Şu an kaçıncı nefesteyiz? Bu sorunun cevabını tam olarak net bir şekilde veremeyeceğimiz gibi, yalın olmayan hayatın, kaçıncı gizinde olduğumuzun da cevabı hep meçhul olarak kalacaktır.

İnsanlığın dünya üzerinde ki meçhul sürüklenişleri, insanı hep arayışta tutar. Keşfetmelerle, aydınlığa biraz daha yakın olmayı ve aydınlığın daim olmasını isteriz. Fakat çoğu insan, farkındasız bir yaşamı tercih eder ve her farkındasız insan, nesli gerilemeye maruz bırakır. Farkındasızlık, amaçsız bir yaşama yol açar.
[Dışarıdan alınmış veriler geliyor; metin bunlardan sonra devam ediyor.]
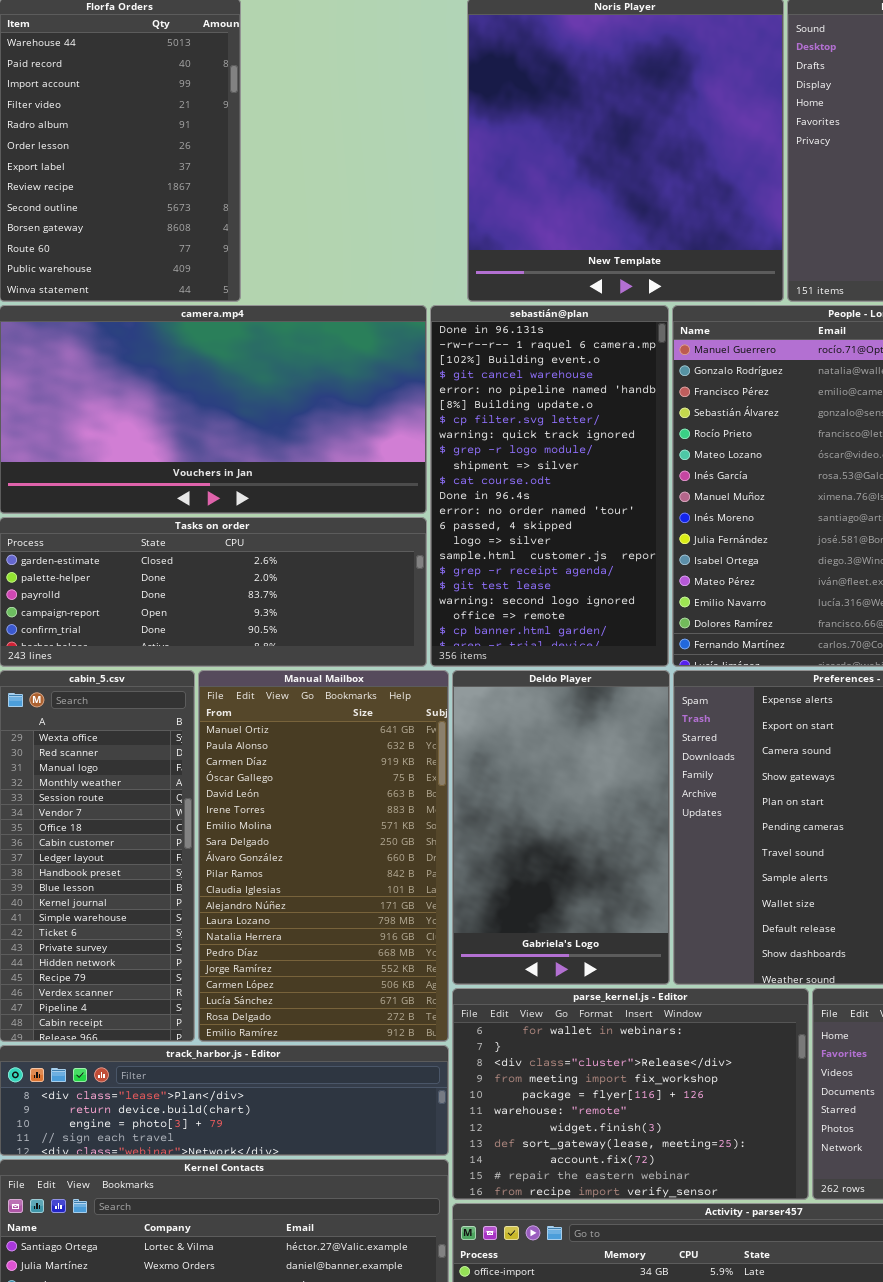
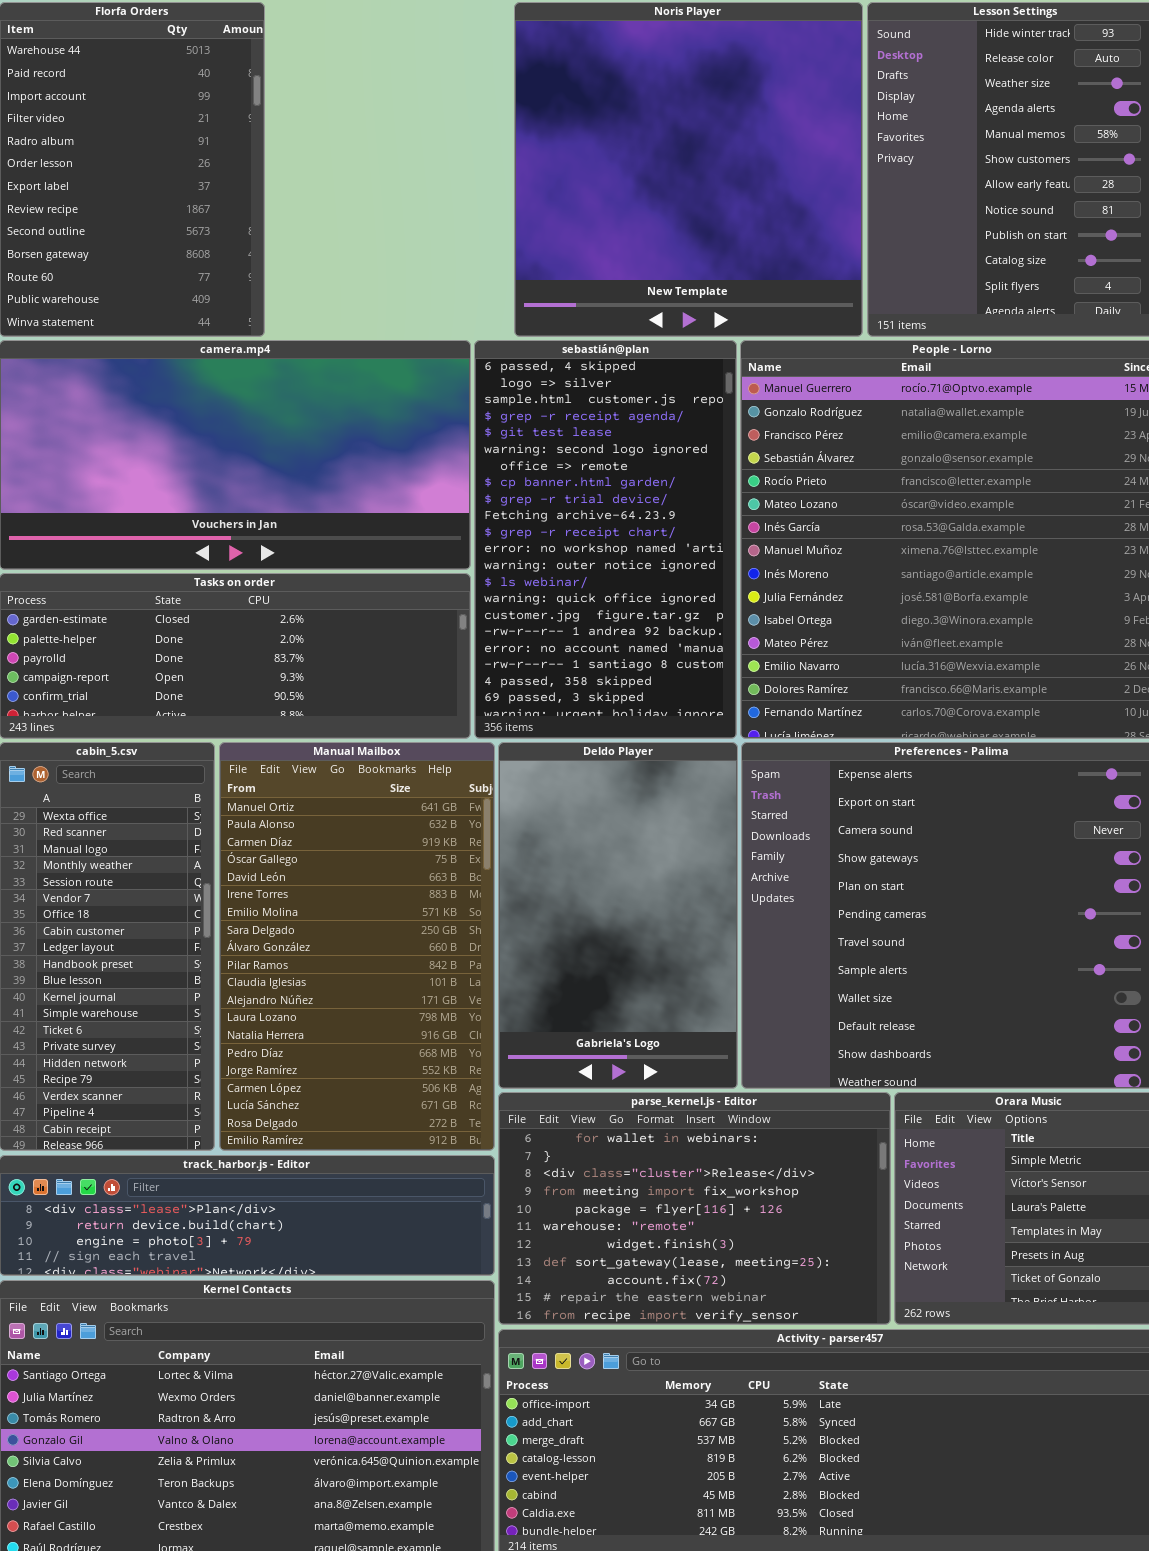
sebastián@plan: [430,305,669,667] -> [474,340,737,739], scrolled down 13 rows

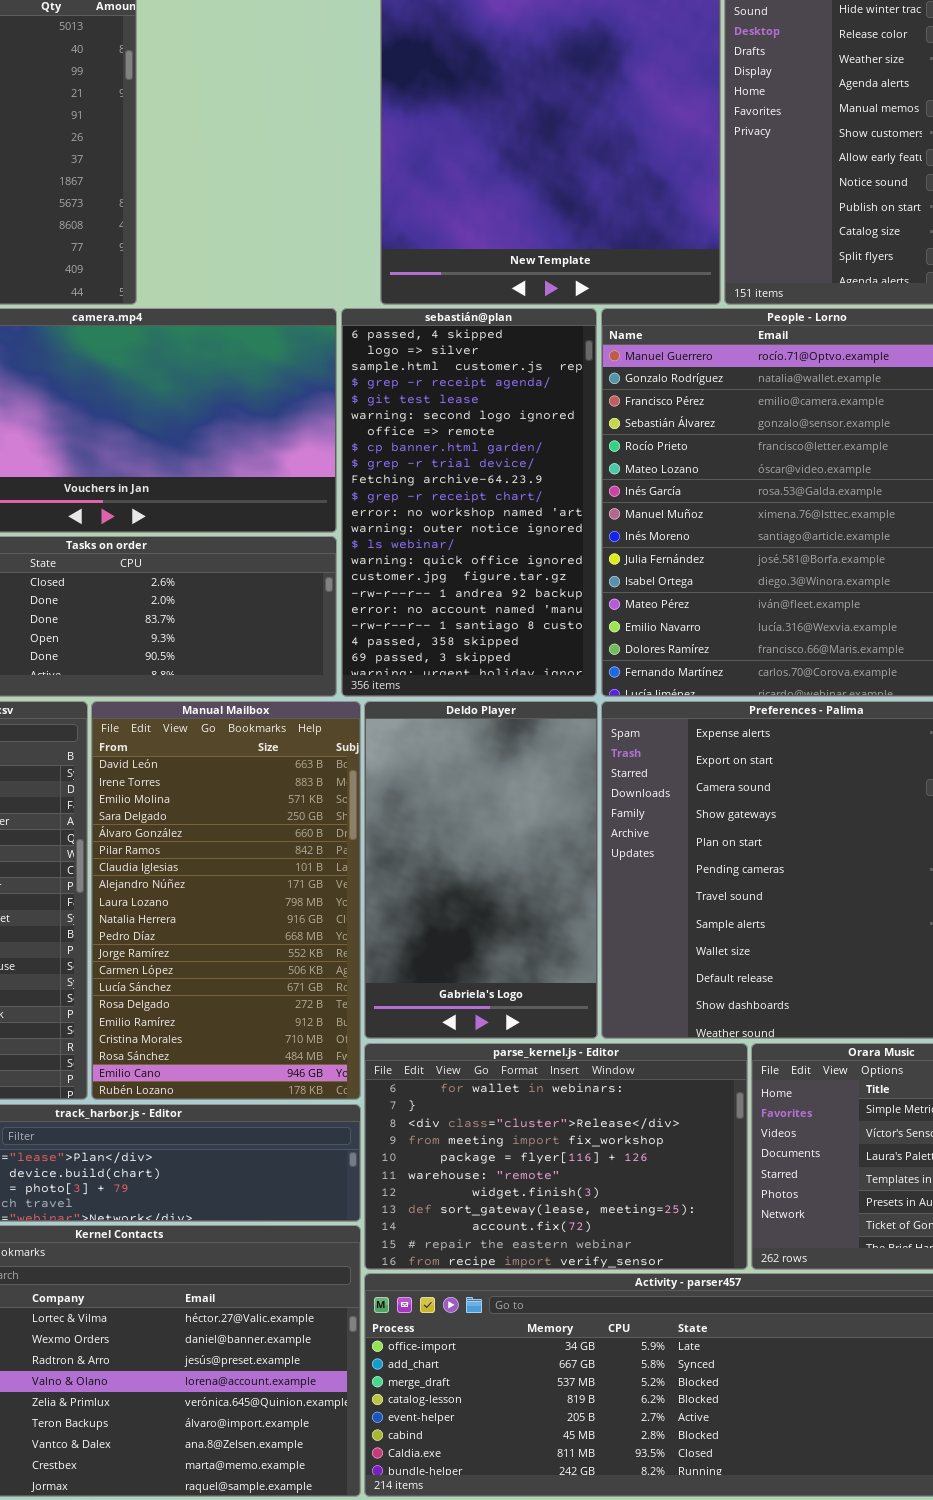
Manual Mailbox: [219,742,495,1151] -> [91,701,361,1100], scrolled down 4 rows

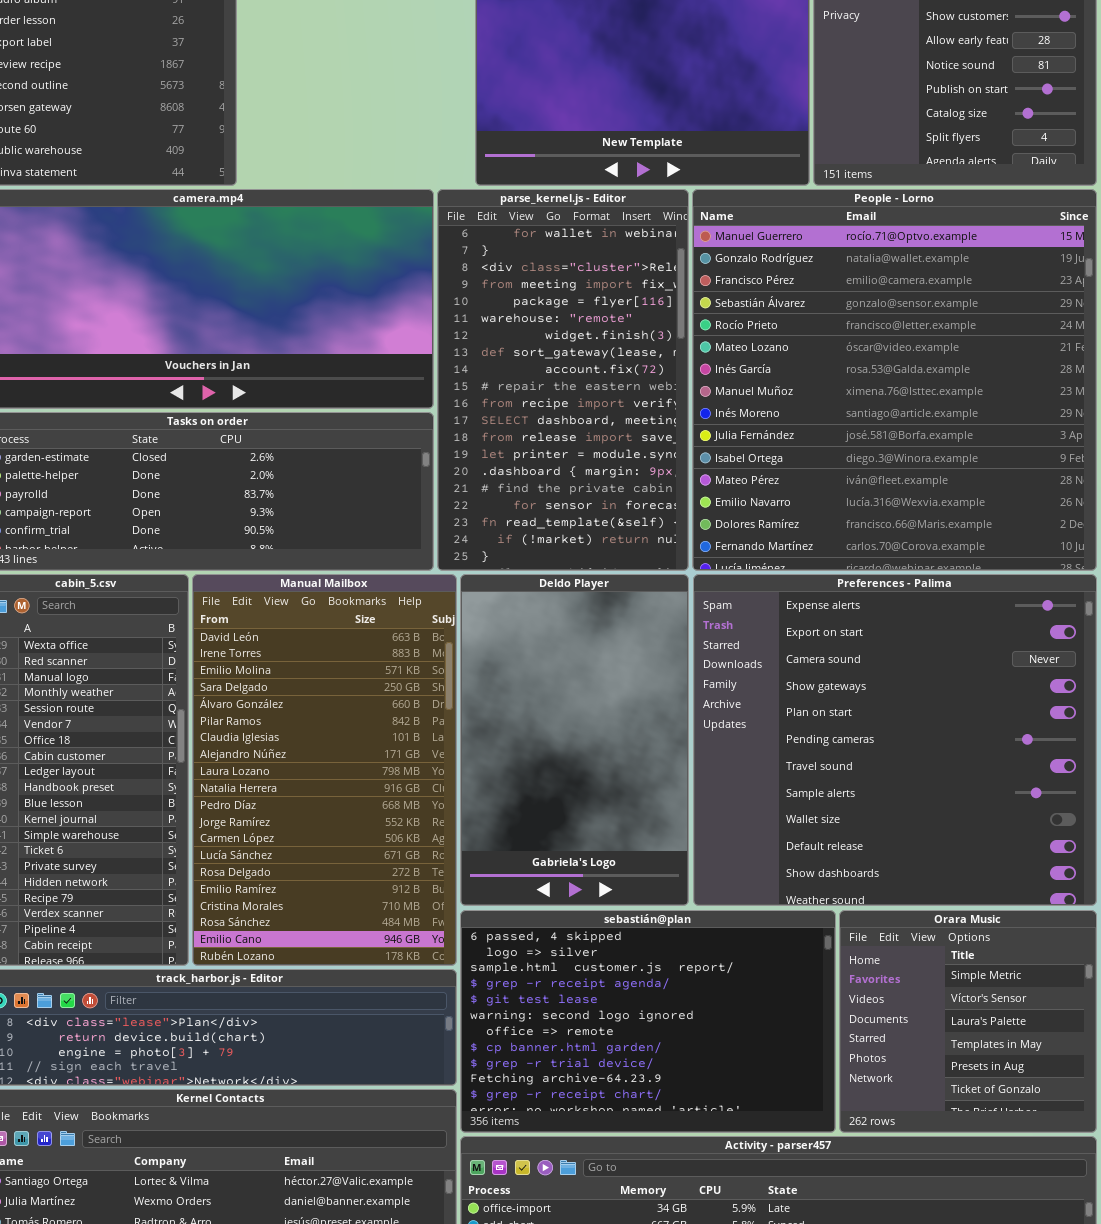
sebastián@plan: [341,308,597,697] -> [460,910,836,1133], moved, resized
parse_kernel.js - Editor: [364,1043,748,1270] -> [437,189,689,571], moved, resized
Amaçsızlık, gelişimsizliği sağlar ve yaşama amacı belli olmayan insana her şey anlamsız gelir.

Amaçsız insanların kişiliğinde ki değer sistemi zamanla yok olur.

Peki, farkındalıklı bir yaşamı tercih etmiş bir insan amaçsız olabilir mi?

Farkında olarak yaşamayı tercih eden insanlar, yaşamlarını anlamlı hale getirebilmek için sürekli bir çaba içerisinde olurlar. Amaçları, kişiliklerinde bulundurdukları değerler sistemine göre şekillenir.

Birde değeri değersizleştiren kişilikler vardır. Bu kişilikler, genel olarak hayattan yakınır ve hayat bu insanların zihninde süreklilikle anlamsızlaşır. Hiçbir şeyden zevk alamazlar, huzursuzluklarıysa hazsızlıklarının cabasıdır.

Ayrıca, değeri değersizleştiren kişilikler arasında, başka insanların hayallerini yaşayanlarsa oldukça fazladır.

Bu insanlar, yaşamın kısalığının farkına varamazlar ve sahip oldukları her şeyi bir “hiç” olarak görürler.

Sahip olduklarından kastım; sahip oldukları maddeler manasında değil, hayatlarına dahil olan her şeydir.

Bu duruma örnek verecek olursak; genel olarak, bir insanın, bir yakını vefat ettiğinde “keşke” kelimesi fazlasıyla yakınmalarda yer alır. 

Yaşarken değeri bilinmeyen bir insanın öldüğünde değerinin bilinmesi, ne utanç verici bir durumdur!

Değerlerin değerinin bilinmesi için illa bir vakanın oluşması mı gereklidir?

İlla üzücü bir olayın yaşanması mı gereklidir?

İnsanlık, farkındasız ve hissiz bir yaşamdan vazgeçmemekte neden bu kadar direnir?

Farkındalıklı olarak değerleri koruyan,gelişime önem veren ve huzursuzluklara yol açan her tür saçmalığı yaşam döngüsünden yok eden bir insan olmak çok zor olmamalıdır.

Ölüme doğru olan bu yolda, aldığımız her nefesin bir anlamı olmalıdır.

Ölüme doğru olan bu yolda, aldığımız her nefeste “İnsan” sıfatını tam anlamıyla karşılamak gereklidir.

“İnsan” sıfatını tam anlamıyla karşılamak içinse;

vicdanın oluşturduğu ahlaki değerlerle ilerlemek ve doğruları her zaman savunup, gerçeklerle bütünleşmek gerekir.